Growing up in Massachusetts, not every Christmas was white, but my brain seems to remember the snowy ones best. Or perhaps most fondly. Building snowmen, sledding and skiing in the backyard, digging tunnels in the snowbanks, identifying animal tracks in the snow, and hearing the scrape of dad's snow shovel on the front walk dominate my winter holiday memories.
Thus, a part of me has never really gotten used to a snowless late-December. When I lived in Senegal, Christmas temperatures reached the 80s. That was always strange to me. This year the temperature in Charleston was a balmy 75 degrees, I'm told.
This Christmas, Rebecca and I met my brother-in-law and sister-in-law and their one and a half year-old son on Herron Island, in Washington state. The area was experiencing typical weather: cold, drizzle, and fog, but through breaks in the clouds we could easily see the snowy Olympic Range in the near distance. We kept a fire kindled in the wood stove, read books, ate and drank very well, explored the small island, told stories, watched birds, discovered an elaborate driftwood fort, kept the toddler entertained, and exchanged gifts on Christmas morning.
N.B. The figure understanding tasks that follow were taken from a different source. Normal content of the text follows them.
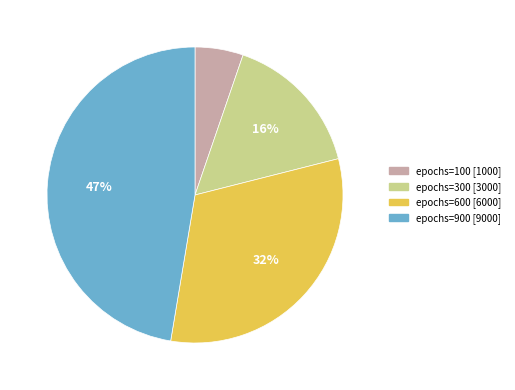

To the nearest percent, what is the average slice percentage?

25%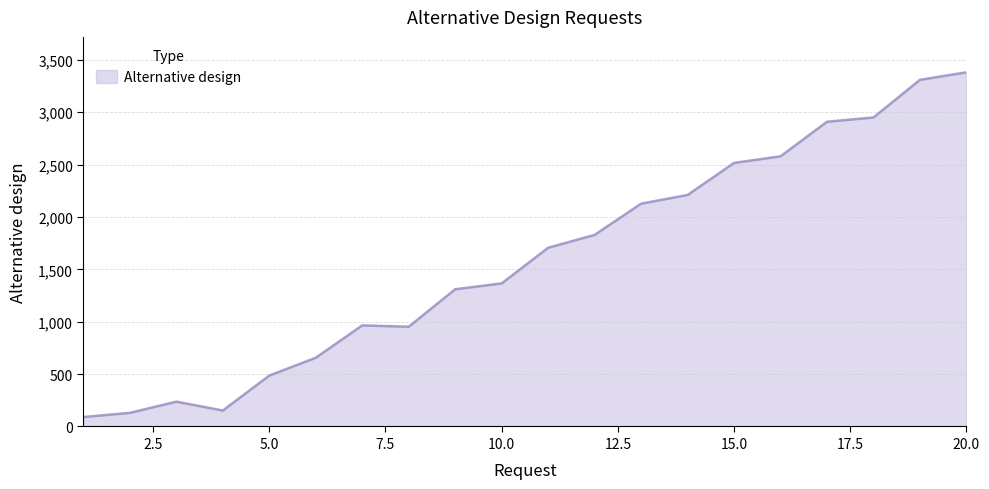

How many lines are shown in the chart?

1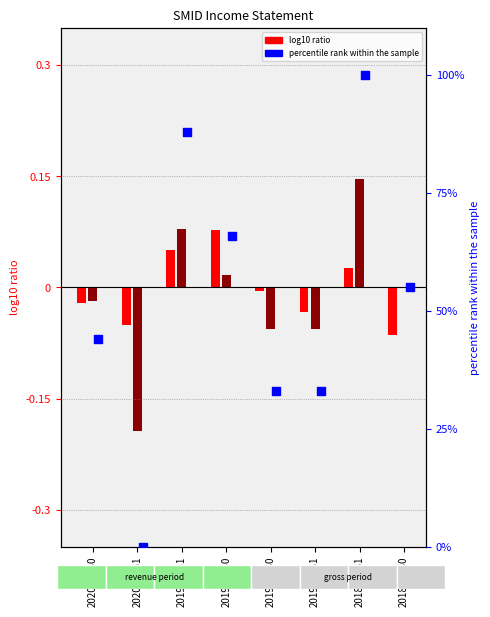

Which series reaches the maximum Y coordinate?

percentile rank within the sample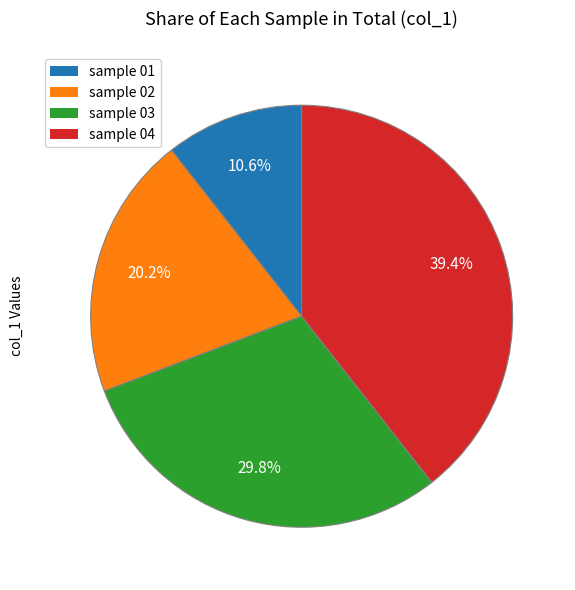

To the nearest percent, what is the combined percentage of sample 02 and sample 01?

31%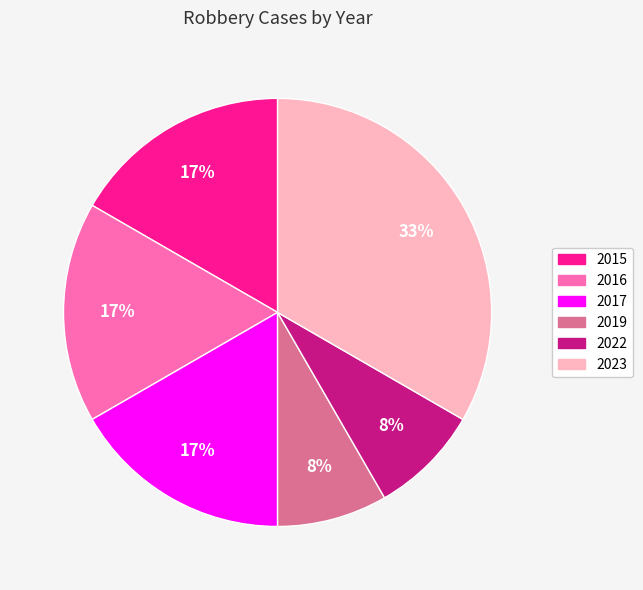

How many segments does this pie chart have?

6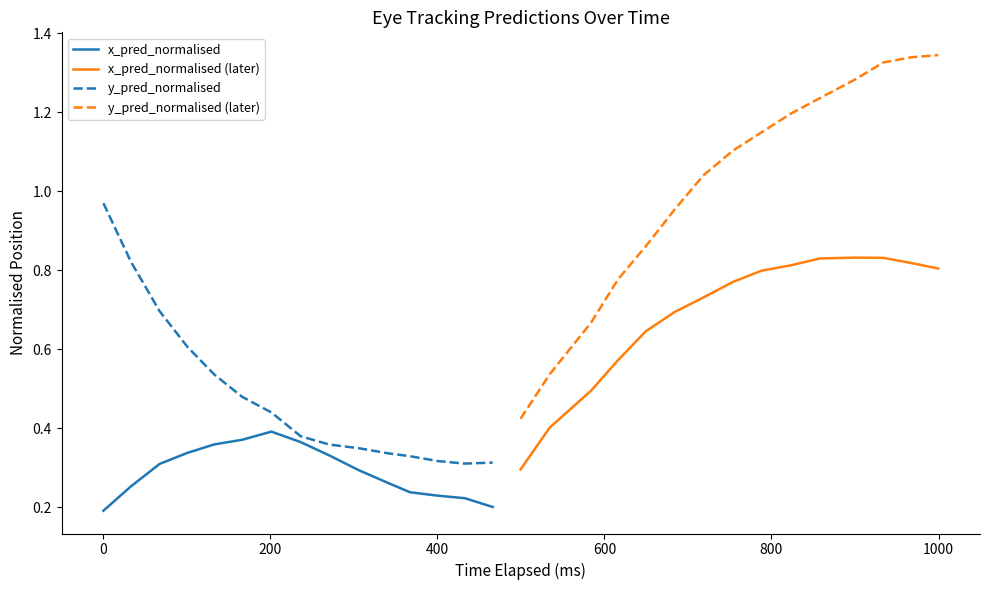

List the series in order of their overall mean, lowest first.

x_pred_normalised, y_pred_normalised, x_pred_normalised (later), y_pred_normalised (later)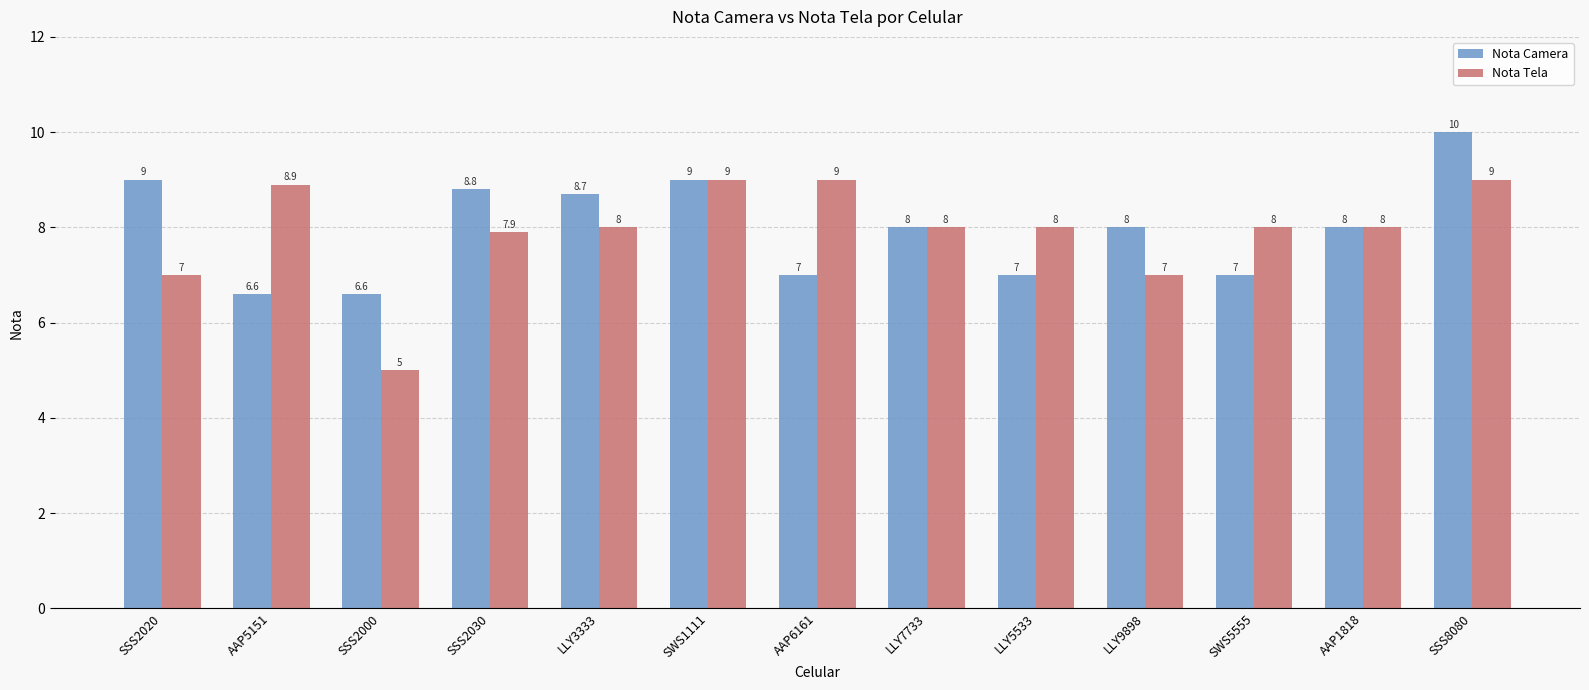

How many bars are there in each group?

2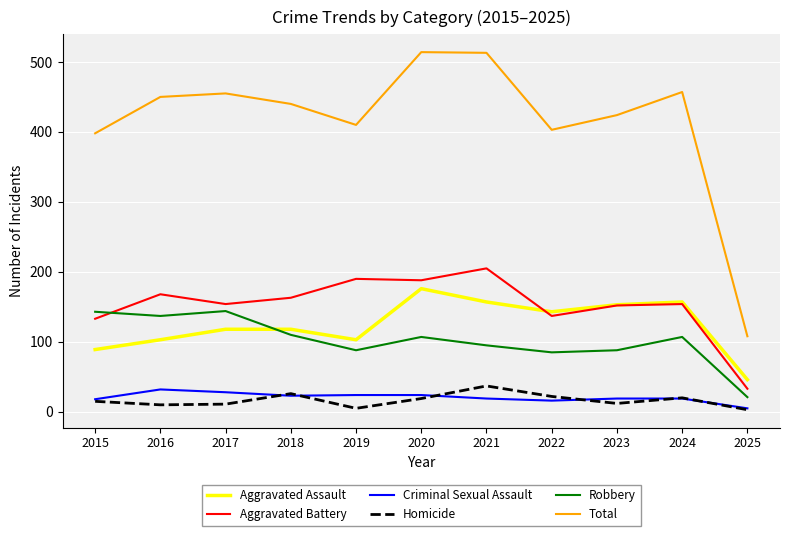

The value of Aggravated Battery at 2024 is 154. True or false?

True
My nephew now knows how to throw pebbles into a body of water, which is an important life lesson.
We were even visited by some bolder members of the island's deer population, with one even going so far as to eat tender spruce tips out of Rebecca's hand.
It was only afterward that I realized that the lack of "correct" Christmas weather didn't bother me at all. The drizzle and the fog and the laughter and the fun: it was all quite lovely after all.